Whenever a line below mentions the word "connectivity", that line should be copied.

# # # # #

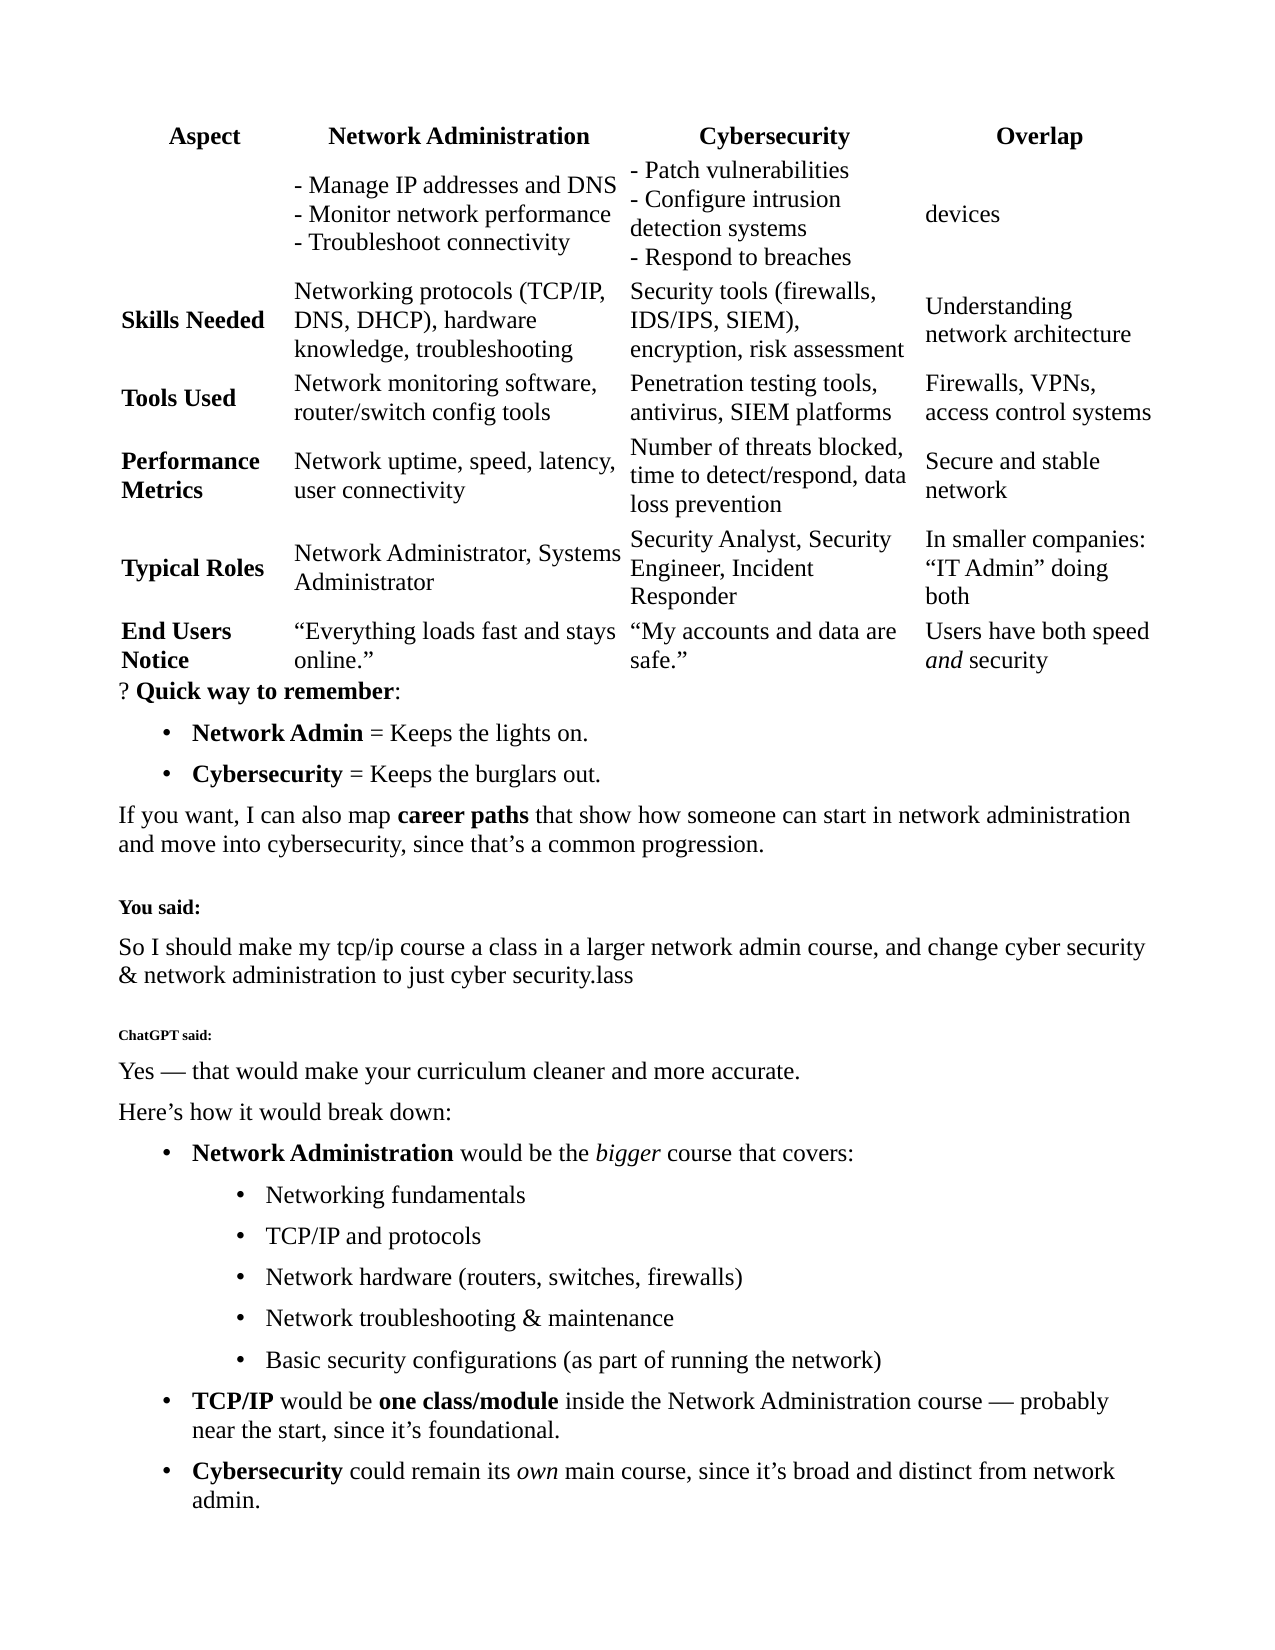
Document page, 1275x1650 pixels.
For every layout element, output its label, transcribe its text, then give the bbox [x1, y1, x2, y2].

table_header Aspect [118, 118, 291, 153]
table_cell Skills Needed [118, 274, 291, 366]
list Cybersecurity could remain its own main course, since it’s broad and distinct from network admin. [162, 1456, 1157, 1513]
table_cell Users have both speed and security [922, 613, 1157, 676]
subtitle You said: [118, 895, 1157, 919]
table_cell Network uptime, speed, latency, user connectivity [291, 429, 627, 521]
list Network Admin = Keeps the lights on. [162, 718, 1157, 746]
table_cell Firewalls, VPNs, access control systems [922, 366, 1157, 429]
table_cell Tools Used [118, 366, 291, 429]
text If you want, I can also map career paths that show how someone can start in network administration and move into cybersecurity, since that’s a common progression. [118, 800, 1157, 858]
table_cell In smaller companies: “IT Admin” doing both [922, 521, 1157, 613]
list Networking fundamentals [236, 1180, 1157, 1208]
table_cell “Everything loads fast and stays online.” [291, 613, 627, 676]
list Network Administration would be the bigger course that covers: [162, 1138, 1157, 1167]
text ? Quick way to remember: [118, 676, 1157, 705]
table_header Overlap [922, 118, 1157, 153]
table_cell Penetration testing tools, antivirus, SIEM platforms [627, 366, 922, 429]
table_cell End Users Notice [118, 613, 291, 676]
list TCP/IP and protocols [236, 1221, 1157, 1250]
table_cell [118, 153, 291, 273]
table_cell Number of threats blocked, time to detect/respond, data loss prevention [627, 429, 922, 521]
list Cybersecurity = Keeps the burglars out. [162, 759, 1157, 788]
table_cell devices [922, 153, 1157, 273]
list Network hardware (routers, switches, firewalls) [236, 1262, 1157, 1291]
table_cell Performance Metrics [118, 429, 291, 521]
table_cell Security Analyst, Security Engineer, Incident Responder [627, 521, 922, 613]
text Yes — that would make your curriculum cleaner and more accurate. [118, 1056, 1157, 1085]
table_cell Secure and stable network [922, 429, 1157, 521]
table_cell - Manage IP addresses and DNS - Monitor network performance - Troubleshoot connectivity [291, 153, 627, 273]
table_cell Networking protocols (TCP/IP, DNS, DHCP), hardware knowledge, troubleshooting [291, 274, 627, 366]
table_header Cybersecurity [627, 118, 922, 153]
table_cell Typical Roles [118, 521, 291, 613]
text So I should make my tcp/ip course a class in a larger network admin course, and change cyber security & network administration to just cyber security.lass [118, 932, 1157, 989]
text Here’s how it would break down: [118, 1097, 1157, 1126]
table_cell Security tools (firewalls, IDS/IPS, SIEM), encryption, risk assessment [627, 274, 922, 366]
table_cell Network monitoring software, router/switch config tools [291, 366, 627, 429]
subtitle ChatGPT said: [118, 1027, 1157, 1043]
list TCP/IP would be one class/module inside the Network Administration course — probably near the start, since it’s foundational. [162, 1386, 1157, 1443]
list Basic security configurations (as part of running the network) [236, 1345, 1157, 1373]
table_header Network Administration [291, 118, 627, 153]
list Network troubleshooting & maintenance [236, 1303, 1157, 1332]
table_cell “My accounts and data are safe.” [627, 613, 922, 676]
table_cell - Patch vulnerabilities - Configure intrusion detection systems - Respond to breaches [627, 153, 922, 273]
table_cell Network Administrator, Systems Administrator [291, 521, 627, 613]
table_cell Understanding network architecture [922, 274, 1157, 366]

# # # # #

[RESULT BELOW]
table_cell Network uptime, speed, latency, user connectivity [291, 429, 627, 521]
table_cell - Manage IP addresses and DNS - Monitor network performance - Troubleshoot connectivity [291, 153, 627, 273]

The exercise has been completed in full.